Not at all. The point I'm making is specific to the Phoenix Lights case. I don't buy the assertion that human perception is so wildly unreliable that an eyewitness would confuse the close up surface of a slow moving object with the lights of a distant jet aircraft formation. It seems like a convenient way to dismiss outlier testimony to keep from cluttering up the desired explanation. I do believe people to be capable of exaggeration or outright fabrication, but that applies to all of the witnesses involved.
You don't have to buy that assertion, but you then ought to explain why in case after case people who WERE seeing only bright lights crossing the sky DID report seeing a structured object with detailed features. The common features of this reaction, across decades and continents and cultures and ages and professions, is striking. How do you assess it? Just pretend it never happened? It can't be, therefore it ISN't -- is that your argument, bluntly?
I don't think that was my argument, as I reread what I just wrote.

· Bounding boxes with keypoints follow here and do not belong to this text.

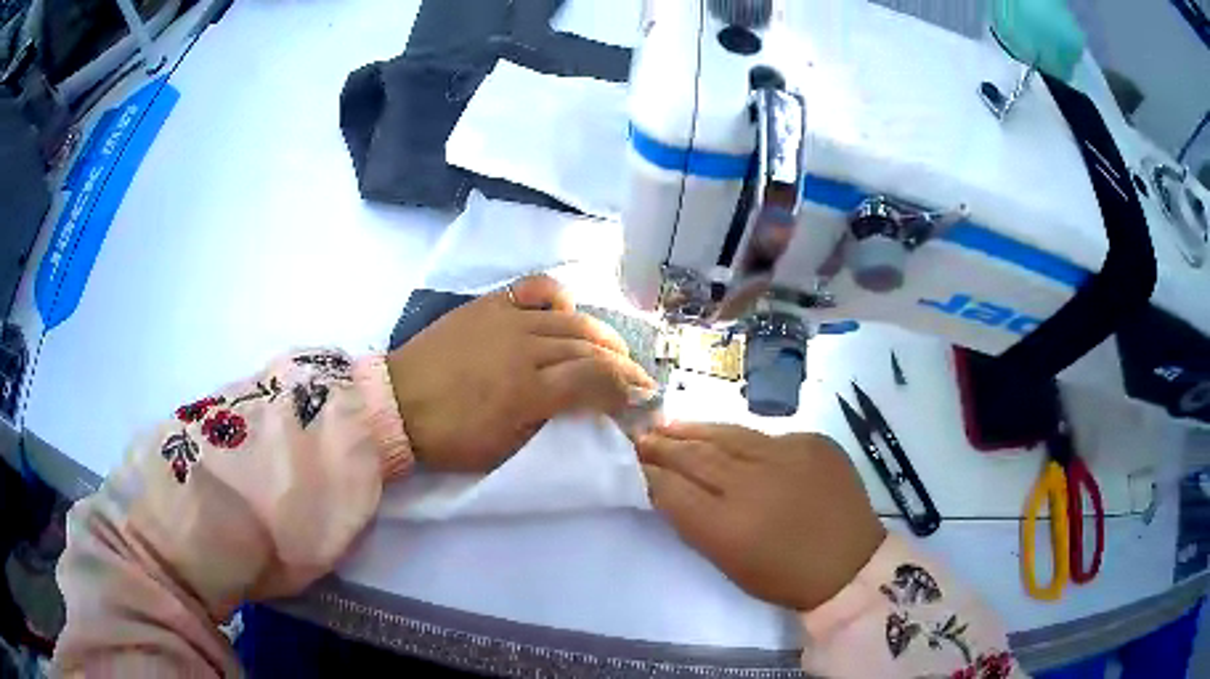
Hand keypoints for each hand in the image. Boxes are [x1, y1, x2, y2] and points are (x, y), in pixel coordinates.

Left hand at [388, 275, 655, 471]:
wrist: (398, 403)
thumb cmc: (451, 437)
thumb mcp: (504, 450)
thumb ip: (550, 427)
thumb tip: (586, 412)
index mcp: (529, 392)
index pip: (597, 381)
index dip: (626, 389)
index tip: (641, 398)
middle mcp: (525, 348)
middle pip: (591, 347)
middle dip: (622, 363)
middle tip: (636, 377)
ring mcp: (507, 320)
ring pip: (571, 320)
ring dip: (601, 335)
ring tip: (613, 349)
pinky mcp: (490, 304)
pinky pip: (535, 288)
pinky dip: (559, 297)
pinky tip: (567, 311)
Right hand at [637, 423, 885, 610]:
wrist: (850, 564)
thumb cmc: (784, 577)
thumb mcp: (728, 563)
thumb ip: (696, 523)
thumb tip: (668, 489)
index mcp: (727, 527)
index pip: (671, 489)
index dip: (646, 473)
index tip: (629, 462)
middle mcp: (754, 484)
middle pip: (695, 456)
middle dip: (662, 446)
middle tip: (639, 436)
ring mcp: (787, 456)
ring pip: (727, 435)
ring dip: (693, 431)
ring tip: (669, 427)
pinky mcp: (812, 441)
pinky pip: (764, 435)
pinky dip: (736, 436)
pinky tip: (721, 435)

The Phoenix lights case involves two such examples - seeing the distant jet formation as a "V shaped craft" and seeing the distant flares as a "boomerang shaped craft". I'm talking about the loose end witness to the close up surface of a large, slow moving craft. As I see it, and I have no dog in the hunt, there are the following possibilities:
1. She saw what she described as she described it.

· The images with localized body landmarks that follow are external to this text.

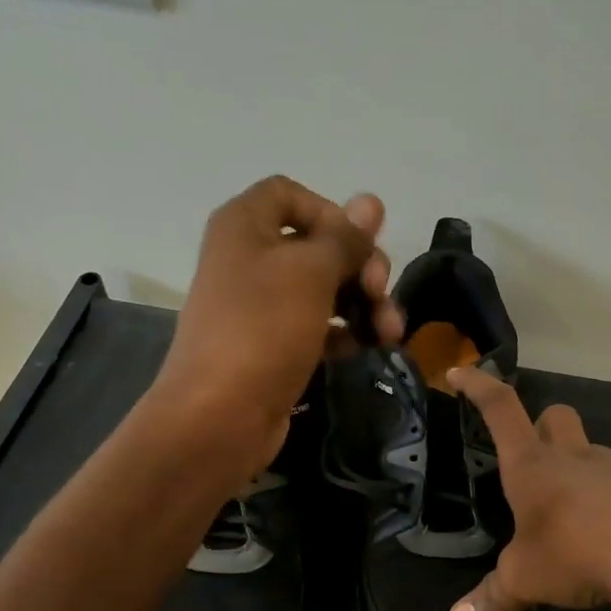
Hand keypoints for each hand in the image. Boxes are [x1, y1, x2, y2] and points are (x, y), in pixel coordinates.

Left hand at [155, 176, 402, 477]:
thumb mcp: (311, 273)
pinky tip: (366, 349)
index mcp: (245, 225)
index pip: (292, 195)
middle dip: (361, 267)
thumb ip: (346, 238)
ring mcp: (261, 305)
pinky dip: (345, 332)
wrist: (220, 415)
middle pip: (319, 245)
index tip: (358, 246)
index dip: (332, 214)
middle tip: (380, 294)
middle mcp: (250, 258)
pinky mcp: (274, 345)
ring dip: (364, 305)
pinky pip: (318, 325)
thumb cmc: (263, 329)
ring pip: (325, 288)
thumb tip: (370, 201)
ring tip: (390, 334)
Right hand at [446, 365, 610, 610]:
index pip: (501, 410)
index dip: (478, 387)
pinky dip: (606, 501)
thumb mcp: (524, 578)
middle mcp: (572, 458)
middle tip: (532, 454)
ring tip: (566, 511)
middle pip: (556, 416)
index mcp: (532, 465)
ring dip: (576, 467)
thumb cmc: (574, 551)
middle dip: (542, 424)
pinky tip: (603, 536)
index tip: (460, 372)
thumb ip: (492, 598)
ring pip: (590, 451)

2. She saw what others saw, but embellished the story.
3. She didn't see anything and lied.
I do not believe she mistook a distant arrangement of point light sources for a close up, solid craft.
originally posted by: JimOberg
originally posted by: draknoir2
originally posted by: JimOberg
originally posted by: draknoir2
originally posted by: JimOberg
OK, are you making the argument that the 1963 Kiev witnesses who described a detailed structured object while they were actually seeing the satellite reentry were lying? What's your explanation for their detailed descriptions?
Not at all. The point I'm making is specific to the Phoenix Lights case. I don't buy the assertion that human perception is so wildly unreliable that an eyewitness would confuse the close up surface of a slow moving object with the lights of a distant jet aircraft formation. It seems like a convenient way to dismiss outlier testimony to keep from cluttering up the desired explanation. I do believe people to be capable of exaggeration or outright fabrication, but that applies to all of the witnesses involved.
You don't have to buy that assertion, but you then ought to explain why in case after case people who WERE seeing only bright lights crossing the sky DID report seeing a structured object with detailed features. The common features of this reaction, across decades and continents and cultures and ages and professions, is striking. How do you assess it? Just pretend it never happened? It can't be, therefore it ISN't -- is that your argument, bluntly?
I don't think that was my argument, as I reread what I just wrote.
The Phoenix lights case involves two such examples - seeing the distant jet formation as a "V shaped craft" and seeing the distant flares as a "boomerang shaped craft". I'm talking about the loose end witness to the close up surface of a large, slow moving craft. As I see it, and I have no dog in the hunt, there are the following possibilities:
1. She saw what she described as she described it.
2. She saw what others saw, but embellished the story.
3. She didn't see anything and lied.
I do not believe she mistook a distant arrangement of point light sources for a close up, solid craft.
How did the Kiev witnesses -- and others like them in later repetitions -- report structured objects when they were only seeing a fireball swarm? What is this data trying to tell you?